When you reach the line in the listing below that contains "t = −2p̃ϵeY, where eY = (0, 1). (F4)", begin returning lines exactly as written, and stop after the line that contains "uj′(zj′,ϵ(bj′,ϵ, p̃ϵ(q̃ϵ; b̃ϵ)) +". Return no other lines.
____
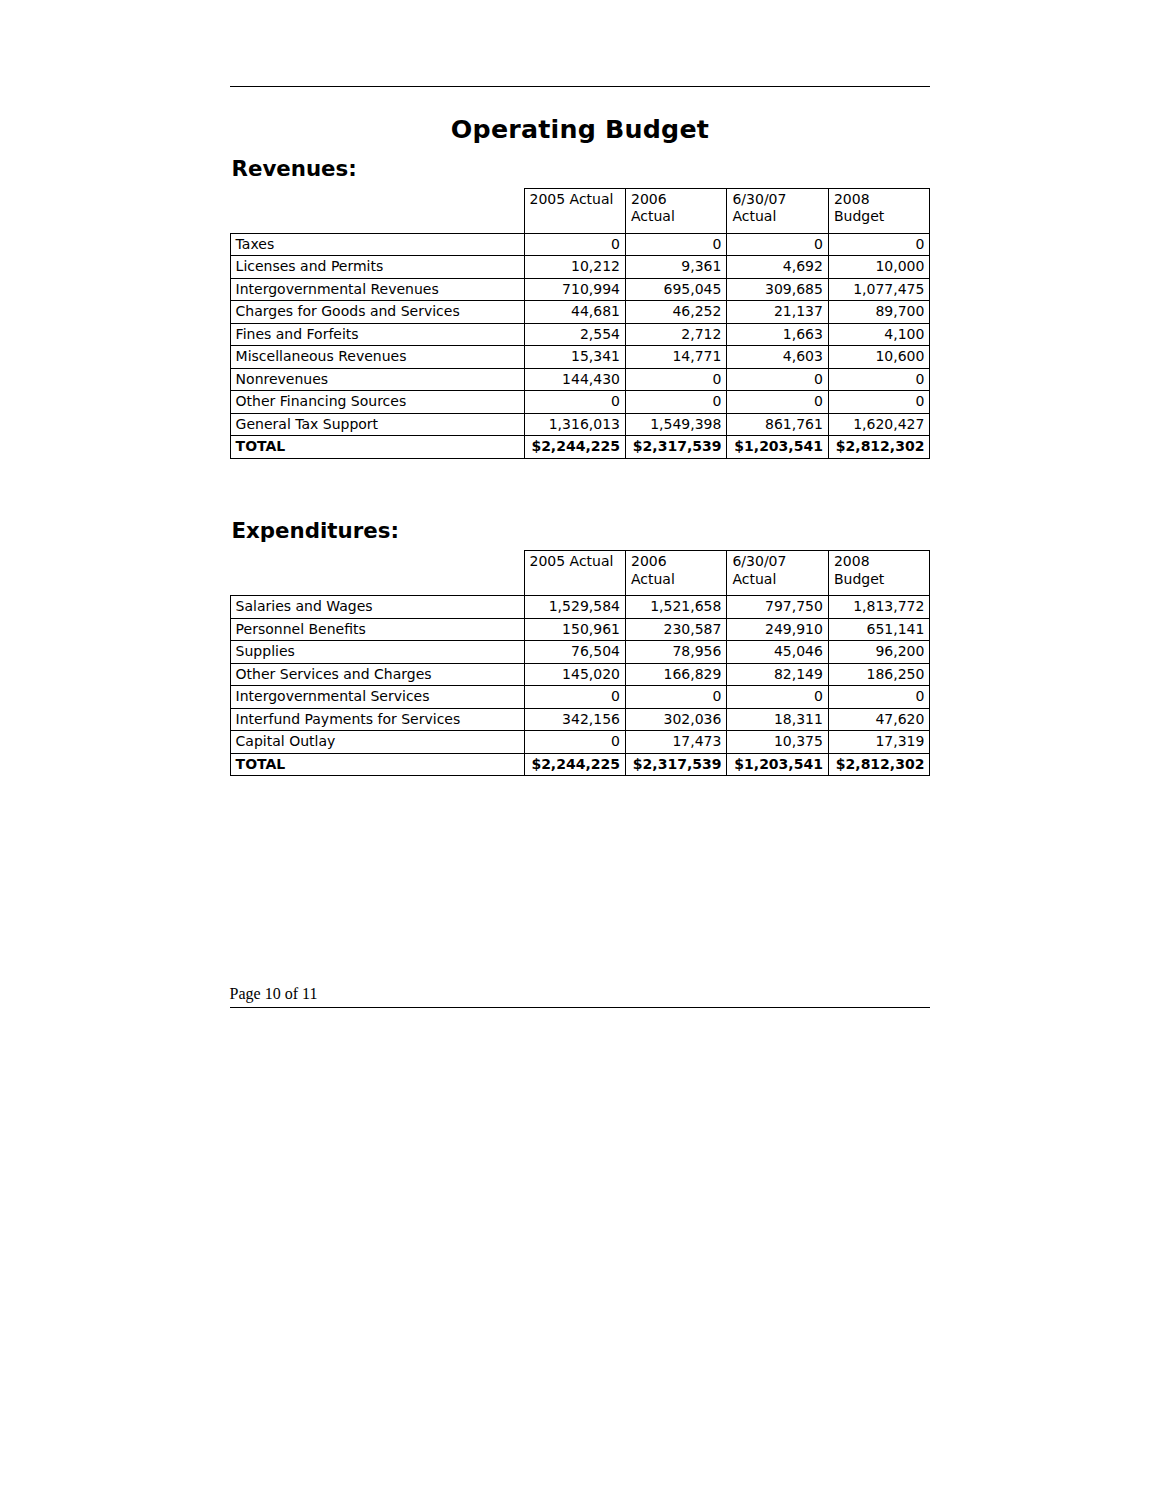Operating Budget
Revenues:
| | 2005 Actual | 2006 Actual | 6/30/07 Actual | 2008 Budget |
| --- | --- | --- | --- | --- |
| Taxes | 0 | 0 | 0 | 0 |
| Licenses and Permits | 10,212 | 9,361 | 4,692 | 10,000 |
| Intergovernmental Revenues | 710,994 | 695,045 | 309,685 | 1,077,475 |
| Charges for Goods and Services | 44,681 | 46,252 | 21,137 | 89,700 |
| Fines and Forfeits | 2,554 | 2,712 | 1,663 | 4,100 |
| Miscellaneous Revenues | 15,341 | 14,771 | 4,603 | 10,600 |
| Nonrevenues | 144,430 | 0 | 0 | 0 |
| Other Financing Sources | 0 | 0 | 0 | 0 |
| General Tax Support | 1,316,013 | 1,549,398 | 861,761 | 1,620,427 |
| TOTAL | $2,244,225 | $2,317,539 | $1,203,541 | $2,812,302 |
Expenditures:
| | 2005 Actual | 2006 Actual | 6/30/07 Actual | 2008 Budget |
| --- | --- | --- | --- | --- |
| Salaries and Wages | 1,529,584 | 1,521,658 | 797,750 | 1,813,772 |
| Personnel Benefits | 150,961 | 230,587 | 249,910 | 651,141 |
| Supplies | 76,504 | 78,956 | 45,046 | 96,200 |
| Other Services and Charges | 145,020 | 166,829 | 82,149 | 186,250 |
| Intergovernmental Services | 0 | 0 | 0 | 0 |
| Interfund Payments for Services | 342,156 | 302,036 | 18,311 | 47,620 |
| Capital Outlay | 0 | 17,473 | 10,375 | 17,319 |
| TOTAL | $2,244,225 | $2,317,539 | $1,203,541 | $2,812,302 |
Page 10 of 11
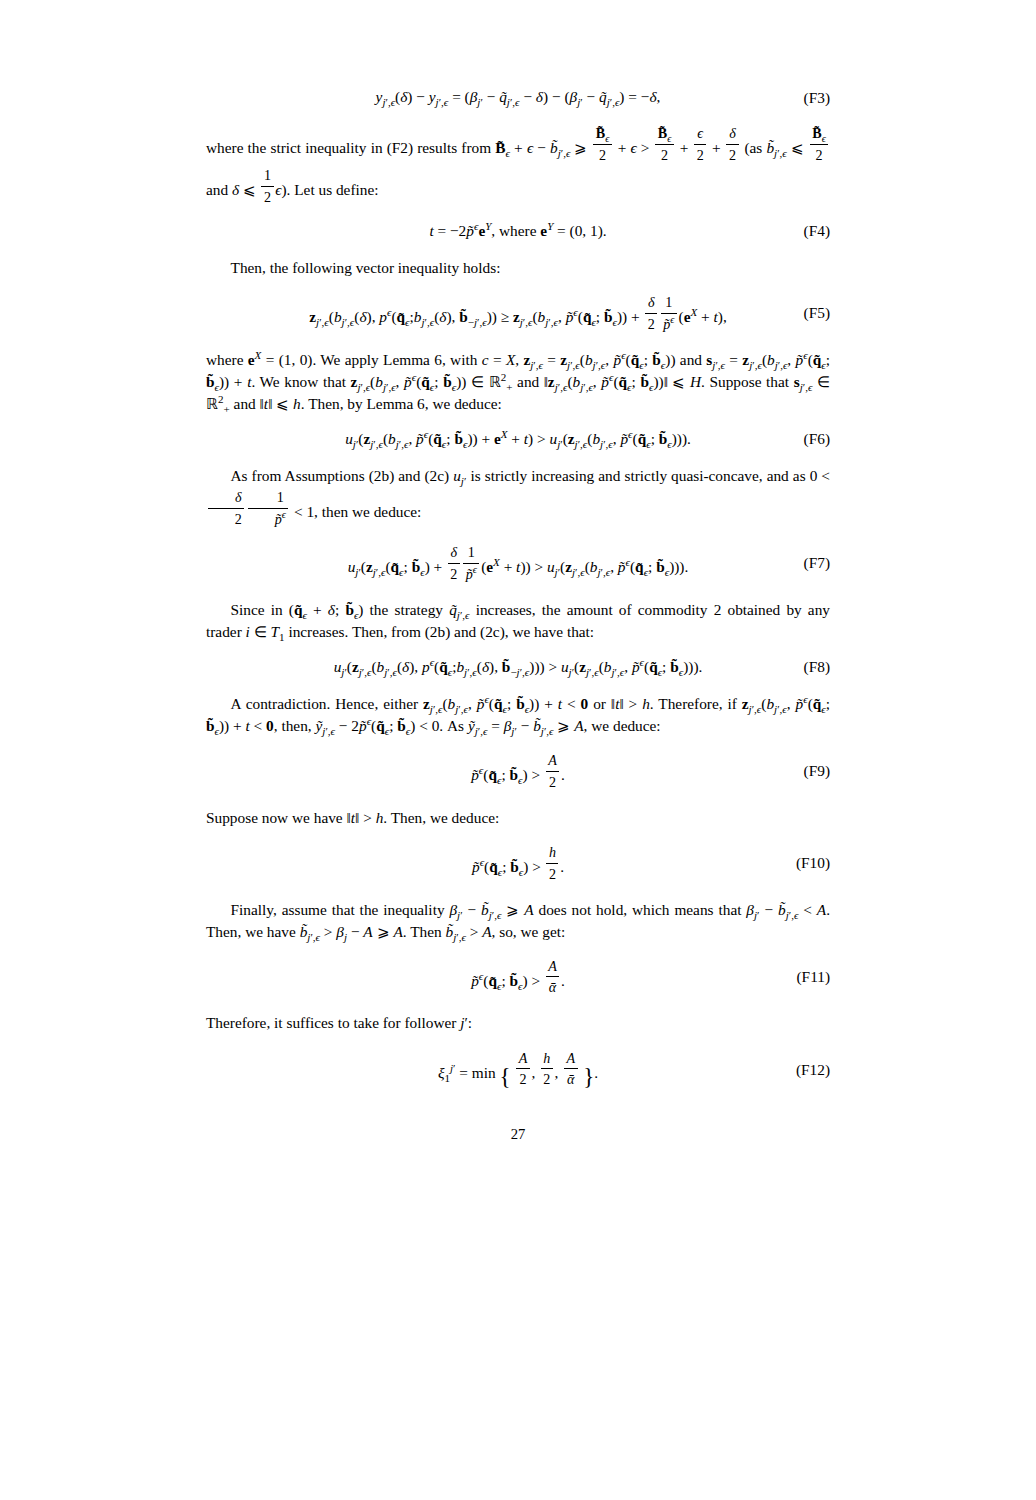yj′,ϵ(δ) − yj′,ϵ = (βj′ − q̃j′,ϵ − δ) − (βj′ − q̃j′,ϵ) = −δ, (F3)
where the strict inequality in (F2) results from B̃ϵ + ϵ − b̃j′,ϵ ⩾ B̃ϵ 2 + ϵ > B̃ϵ 2 + ϵ 2 + δ 2 (as b̃j′,ϵ ⩽ B̃ϵ 2 and δ ⩽ 12 ϵ). Let us define:
t = −2p̃ϵeY, where eY = (0, 1). (F4)
Then, the following vector inequality holds:
zj′,ϵ(bj′,ϵ(δ), pϵ(q̃ϵ;bj′,ϵ(δ), b̃−j′,ϵ)) ≥ zj′,ϵ(bj′,ϵ, p̃ϵ(q̃ϵ; b̃ϵ)) + δ 21 p̃ϵ(eX + t), (F5)
where eX = (1, 0). We apply Lemma 6, with c = X, zj′,ϵ = zj′,ϵ(bj′,ϵ, p̃ϵ(q̃ϵ; b̃ϵ)) and sj′,ϵ = zj′,ϵ(bj′,ϵ, p̃ϵ(q̃ϵ; b̃ϵ)) + t. We know that zj′,ϵ(bj′,ϵ, p̃ϵ(q̃ϵ; b̃ϵ)) ∈ ℝ2+ and ‖zj′,ϵ(bj′,ϵ, p̃ϵ(q̃ϵ; b̃ϵ))‖ ⩽ H. Suppose that sj′,ϵ ∈ ℝ2+ and ‖t‖ ⩽ h. Then, by Lemma 6, we deduce:
uj′(zj′,ϵ(bj′,ϵ, p̃ϵ(q̃ϵ; b̃ϵ)) + eX + t) > uj′(zj′,ϵ(bj′,ϵ, p̃ϵ(q̃ϵ; b̃ϵ))). (F6)
As from Assumptions (2b) and (2c) uj′ is strictly increasing and strictly quasi-concave, and as 0 < δ 21 p̃ϵ < 1, then we deduce:
uj′(zj′,ϵ(q̃ϵ; b̃ϵ) + δ 21 p̃ϵ(eX + t)) > uj′(zj′,ϵ(bj′,ϵ, p̃ϵ(q̃ϵ; b̃ϵ))). (F7)
Since in (q̃ϵ + δ; b̃ϵ) the strategy q̃j′,ϵ increases, the amount of commodity 2 obtained by any trader i ∈ T1 increases. Then, from (2b) and (2c), we have that:
uj′(zj′,ϵ(bj′,ϵ(δ), pϵ(q̃ϵ;bj′,ϵ(δ), b̃−j′,ϵ))) > uj′(zj′,ϵ(bj′,ϵ, p̃ϵ(q̃ϵ; b̃ϵ))). (F8)
A contradiction. Hence, either zj′,ϵ(bj′,ϵ, p̃ϵ(q̃ϵ; b̃ϵ)) + t < 0 or ‖t‖ > h. Therefore, if zj′,ϵ(bj′,ϵ, p̃ϵ(q̃ϵ; b̃ϵ)) + t < 0, then, ỹj′,ϵ − 2p̃ϵ(q̃ϵ; b̃ϵ) < 0. As ỹj′,ϵ = βj′ − b̃j′,ϵ ⩾ A, we deduce:
p̃ϵ(q̃ϵ; b̃ϵ) > A 2. (F9)
Suppose now we have ‖t‖ > h. Then, we deduce:
p̃ϵ(q̃ϵ; b̃ϵ) > h 2. (F10)
Finally, assume that the inequality βj′ − b̃j′,ϵ ⩾ A does not hold, which means that βj′ − b̃j′,ϵ < A. Then, we have b̃j′,ϵ > βj − A ⩾ A. Then b̃j′,ϵ > A, so, we get:
p̃ϵ(q̃ϵ; b̃ϵ) > Aᾱ. (F11)
Therefore, it suffices to take for follower j′:
ξ1j′ = min { A 2, h 2, Aᾱ }. (F12)
27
____
*Exercise solution*.
t = −2p̃ϵeY, where eY = (0, 1). (F4)
Then, the following vector inequality holds:
zj′,ϵ(bj′,ϵ(δ), pϵ(q̃ϵ;bj′,ϵ(δ), b̃−j′,ϵ)) ≥ zj′,ϵ(bj′,ϵ, p̃ϵ(q̃ϵ; b̃ϵ)) + δ 21 p̃ϵ(eX + t), (F5)
where eX = (1, 0). We apply Lemma 6, with c = X, zj′,ϵ = zj′,ϵ(bj′,ϵ, p̃ϵ(q̃ϵ; b̃ϵ)) and sj′,ϵ = zj′,ϵ(bj′,ϵ, p̃ϵ(q̃ϵ; b̃ϵ)) + t. We know that zj′,ϵ(bj′,ϵ, p̃ϵ(q̃ϵ; b̃ϵ)) ∈ ℝ2+ and ‖zj′,ϵ(bj′,ϵ, p̃ϵ(q̃ϵ; b̃ϵ))‖ ⩽ H. Suppose that sj′,ϵ ∈ ℝ2+ and ‖t‖ ⩽ h. Then, by Lemma 6, we deduce:
uj′(zj′,ϵ(bj′,ϵ, p̃ϵ(q̃ϵ; b̃ϵ)) + eX + t) > uj′(zj′,ϵ(bj′,ϵ, p̃ϵ(q̃ϵ; b̃ϵ))). (F6)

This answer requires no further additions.